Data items
━━━━━━━━━━━━━━━━━━━━
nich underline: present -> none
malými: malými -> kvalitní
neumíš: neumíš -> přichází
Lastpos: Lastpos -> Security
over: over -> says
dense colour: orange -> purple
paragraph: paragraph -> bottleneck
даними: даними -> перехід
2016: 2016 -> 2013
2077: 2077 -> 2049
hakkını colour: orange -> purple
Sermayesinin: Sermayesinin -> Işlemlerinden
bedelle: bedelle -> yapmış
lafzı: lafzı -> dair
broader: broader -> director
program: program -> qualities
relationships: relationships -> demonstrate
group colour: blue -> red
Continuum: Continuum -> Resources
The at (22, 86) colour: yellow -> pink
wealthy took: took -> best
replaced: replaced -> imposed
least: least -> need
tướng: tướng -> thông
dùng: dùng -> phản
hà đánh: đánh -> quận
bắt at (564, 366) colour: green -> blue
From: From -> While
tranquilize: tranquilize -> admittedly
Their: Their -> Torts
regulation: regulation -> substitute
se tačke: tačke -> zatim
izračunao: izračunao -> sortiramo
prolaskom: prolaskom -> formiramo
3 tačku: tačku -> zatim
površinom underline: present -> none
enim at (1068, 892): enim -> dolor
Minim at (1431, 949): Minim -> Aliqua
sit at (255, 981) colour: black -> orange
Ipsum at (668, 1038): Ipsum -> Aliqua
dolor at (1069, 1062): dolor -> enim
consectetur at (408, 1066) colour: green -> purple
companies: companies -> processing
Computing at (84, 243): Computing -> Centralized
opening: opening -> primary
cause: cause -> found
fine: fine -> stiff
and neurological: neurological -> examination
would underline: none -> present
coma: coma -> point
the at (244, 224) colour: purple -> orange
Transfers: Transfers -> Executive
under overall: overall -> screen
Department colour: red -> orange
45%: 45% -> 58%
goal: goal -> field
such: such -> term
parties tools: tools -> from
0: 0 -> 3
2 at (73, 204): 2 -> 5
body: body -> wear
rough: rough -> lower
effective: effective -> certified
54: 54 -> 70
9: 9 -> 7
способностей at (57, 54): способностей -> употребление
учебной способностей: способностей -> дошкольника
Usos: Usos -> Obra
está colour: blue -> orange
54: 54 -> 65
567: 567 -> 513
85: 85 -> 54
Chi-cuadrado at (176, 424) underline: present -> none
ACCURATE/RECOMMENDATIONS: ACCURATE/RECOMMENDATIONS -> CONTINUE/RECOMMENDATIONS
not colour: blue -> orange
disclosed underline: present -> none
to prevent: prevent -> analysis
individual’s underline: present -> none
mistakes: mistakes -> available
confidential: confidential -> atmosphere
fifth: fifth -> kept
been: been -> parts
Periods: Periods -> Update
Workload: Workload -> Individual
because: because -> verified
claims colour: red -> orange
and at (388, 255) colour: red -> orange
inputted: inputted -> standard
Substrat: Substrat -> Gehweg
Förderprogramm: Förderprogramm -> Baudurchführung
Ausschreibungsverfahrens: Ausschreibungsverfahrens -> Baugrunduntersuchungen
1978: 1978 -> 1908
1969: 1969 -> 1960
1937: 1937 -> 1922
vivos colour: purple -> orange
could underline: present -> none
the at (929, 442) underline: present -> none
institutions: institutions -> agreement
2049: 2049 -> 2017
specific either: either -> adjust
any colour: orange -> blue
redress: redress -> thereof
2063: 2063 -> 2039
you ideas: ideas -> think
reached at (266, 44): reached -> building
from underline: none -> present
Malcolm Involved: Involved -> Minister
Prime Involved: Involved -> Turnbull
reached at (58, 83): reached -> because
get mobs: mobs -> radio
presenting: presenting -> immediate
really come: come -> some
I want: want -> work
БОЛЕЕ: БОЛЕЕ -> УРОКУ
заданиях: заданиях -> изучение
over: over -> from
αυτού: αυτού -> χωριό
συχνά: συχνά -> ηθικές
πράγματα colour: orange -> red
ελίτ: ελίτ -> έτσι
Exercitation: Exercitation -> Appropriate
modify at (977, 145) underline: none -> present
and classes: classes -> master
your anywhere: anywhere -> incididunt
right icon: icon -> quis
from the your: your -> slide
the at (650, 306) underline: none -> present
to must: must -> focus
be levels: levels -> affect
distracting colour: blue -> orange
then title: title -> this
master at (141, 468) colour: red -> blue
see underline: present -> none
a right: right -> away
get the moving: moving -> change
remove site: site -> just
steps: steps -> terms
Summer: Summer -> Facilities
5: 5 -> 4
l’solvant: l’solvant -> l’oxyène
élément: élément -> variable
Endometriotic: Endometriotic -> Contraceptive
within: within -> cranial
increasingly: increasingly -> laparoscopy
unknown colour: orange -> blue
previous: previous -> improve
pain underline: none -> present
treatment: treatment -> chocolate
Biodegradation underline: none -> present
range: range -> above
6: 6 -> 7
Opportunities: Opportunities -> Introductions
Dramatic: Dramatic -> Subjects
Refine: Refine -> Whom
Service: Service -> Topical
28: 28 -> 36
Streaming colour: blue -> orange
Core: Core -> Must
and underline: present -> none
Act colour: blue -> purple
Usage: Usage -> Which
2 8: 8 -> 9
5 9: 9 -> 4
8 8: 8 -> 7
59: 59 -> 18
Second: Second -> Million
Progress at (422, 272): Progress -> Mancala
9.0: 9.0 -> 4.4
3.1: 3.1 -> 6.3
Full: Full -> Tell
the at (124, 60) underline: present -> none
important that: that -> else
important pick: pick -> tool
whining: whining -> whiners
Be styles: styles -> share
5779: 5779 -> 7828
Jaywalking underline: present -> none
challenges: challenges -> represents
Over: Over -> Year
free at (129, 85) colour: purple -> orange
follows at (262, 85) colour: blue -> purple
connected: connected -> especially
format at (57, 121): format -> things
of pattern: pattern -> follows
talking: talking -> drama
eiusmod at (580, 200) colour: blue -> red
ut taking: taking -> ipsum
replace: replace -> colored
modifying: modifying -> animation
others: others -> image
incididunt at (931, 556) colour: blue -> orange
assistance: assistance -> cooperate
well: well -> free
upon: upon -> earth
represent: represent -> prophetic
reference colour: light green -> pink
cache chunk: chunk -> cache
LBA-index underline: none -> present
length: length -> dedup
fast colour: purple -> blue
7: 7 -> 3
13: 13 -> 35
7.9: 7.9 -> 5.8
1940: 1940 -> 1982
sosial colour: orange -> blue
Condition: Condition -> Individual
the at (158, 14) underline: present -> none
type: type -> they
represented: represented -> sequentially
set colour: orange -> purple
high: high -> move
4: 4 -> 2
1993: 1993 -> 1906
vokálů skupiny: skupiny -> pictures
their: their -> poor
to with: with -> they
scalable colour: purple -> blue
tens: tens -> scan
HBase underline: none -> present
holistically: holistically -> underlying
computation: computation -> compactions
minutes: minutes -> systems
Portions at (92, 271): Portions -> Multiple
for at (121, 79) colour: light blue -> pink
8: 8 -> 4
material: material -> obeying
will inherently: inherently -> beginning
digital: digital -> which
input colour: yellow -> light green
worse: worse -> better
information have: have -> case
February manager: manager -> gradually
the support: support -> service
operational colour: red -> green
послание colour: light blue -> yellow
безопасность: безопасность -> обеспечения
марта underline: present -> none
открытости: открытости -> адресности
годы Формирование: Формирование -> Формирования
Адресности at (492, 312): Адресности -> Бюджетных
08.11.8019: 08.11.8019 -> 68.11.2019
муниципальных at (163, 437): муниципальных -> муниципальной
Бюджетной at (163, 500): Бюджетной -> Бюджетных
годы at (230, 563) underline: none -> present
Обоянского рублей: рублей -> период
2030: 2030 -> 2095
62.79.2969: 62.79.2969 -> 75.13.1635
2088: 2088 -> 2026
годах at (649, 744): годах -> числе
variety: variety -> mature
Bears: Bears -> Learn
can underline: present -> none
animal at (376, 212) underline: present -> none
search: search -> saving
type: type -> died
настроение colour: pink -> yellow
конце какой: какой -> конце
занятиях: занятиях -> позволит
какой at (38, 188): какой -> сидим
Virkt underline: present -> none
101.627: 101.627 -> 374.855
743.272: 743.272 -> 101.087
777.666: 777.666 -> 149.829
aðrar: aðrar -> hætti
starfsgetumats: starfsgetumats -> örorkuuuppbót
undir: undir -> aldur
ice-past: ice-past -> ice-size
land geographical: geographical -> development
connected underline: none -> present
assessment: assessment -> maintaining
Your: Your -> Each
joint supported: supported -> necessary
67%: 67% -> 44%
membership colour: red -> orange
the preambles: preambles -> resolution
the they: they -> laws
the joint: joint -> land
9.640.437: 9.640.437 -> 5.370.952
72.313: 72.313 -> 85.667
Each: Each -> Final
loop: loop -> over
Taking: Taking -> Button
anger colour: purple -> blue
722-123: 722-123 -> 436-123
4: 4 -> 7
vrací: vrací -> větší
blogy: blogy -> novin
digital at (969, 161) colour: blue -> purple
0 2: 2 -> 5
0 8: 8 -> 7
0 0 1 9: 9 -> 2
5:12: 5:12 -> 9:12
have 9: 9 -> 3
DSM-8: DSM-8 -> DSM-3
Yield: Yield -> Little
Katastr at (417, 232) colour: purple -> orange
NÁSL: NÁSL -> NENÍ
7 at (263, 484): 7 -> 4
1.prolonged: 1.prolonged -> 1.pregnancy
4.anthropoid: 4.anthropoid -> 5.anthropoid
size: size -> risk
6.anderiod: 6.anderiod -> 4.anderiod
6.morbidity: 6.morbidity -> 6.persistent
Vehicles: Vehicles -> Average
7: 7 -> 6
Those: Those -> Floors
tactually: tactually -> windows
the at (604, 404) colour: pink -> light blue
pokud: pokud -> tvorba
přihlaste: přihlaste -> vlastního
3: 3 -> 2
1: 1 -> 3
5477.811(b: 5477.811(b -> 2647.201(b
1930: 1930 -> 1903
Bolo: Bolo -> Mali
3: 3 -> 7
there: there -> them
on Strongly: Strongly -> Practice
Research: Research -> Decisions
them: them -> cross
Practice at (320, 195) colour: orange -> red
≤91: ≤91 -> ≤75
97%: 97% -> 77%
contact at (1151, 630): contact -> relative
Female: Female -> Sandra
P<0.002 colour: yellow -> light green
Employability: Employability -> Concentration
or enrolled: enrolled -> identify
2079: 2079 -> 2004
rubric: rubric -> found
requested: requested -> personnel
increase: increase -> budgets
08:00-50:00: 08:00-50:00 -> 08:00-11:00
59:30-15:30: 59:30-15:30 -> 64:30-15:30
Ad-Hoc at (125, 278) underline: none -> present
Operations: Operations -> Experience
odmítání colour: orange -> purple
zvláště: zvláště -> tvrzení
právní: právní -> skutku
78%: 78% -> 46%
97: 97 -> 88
━━━━━━━━━━━━━━━━━━━━
# WORK INSTRUCTIONS
Format the part of the listing that opens with its first line and closes with the line containing "Their: Their -> Torts" as a numbered list, both ends included and blank lines omitted.

# SOLUTION
1. nich underline: present -> none
2. malými: malými -> kvalitní
3. neumíš: neumíš -> přichází
4. Lastpos: Lastpos -> Security
5. over: over -> says
6. dense colour: orange -> purple
7. paragraph: paragraph -> bottleneck
8. даними: даними -> перехід
9. 2016: 2016 -> 2013
10. 2077: 2077 -> 2049
11. hakkını colour: orange -> purple
12. Sermayesinin: Sermayesinin -> Işlemlerinden
13. bedelle: bedelle -> yapmış
14. lafzı: lafzı -> dair
15. broader: broader -> director
16. program: program -> qualities
17. relationships: relationships -> demonstrate
18. group colour: blue -> red
19. Continuum: Continuum -> Resources
20. The at (22, 86) colour: yellow -> pink
21. wealthy took: took -> best
22. replaced: replaced -> imposed
23. least: least -> need
24. tướng: tướng -> thông
25. dùng: dùng -> phản
26. hà đánh: đánh -> quận
27. bắt at (564, 366) colour: green -> blue
28. From: From -> While
29. tranquilize: tranquilize -> admittedly
30. Their: Their -> Torts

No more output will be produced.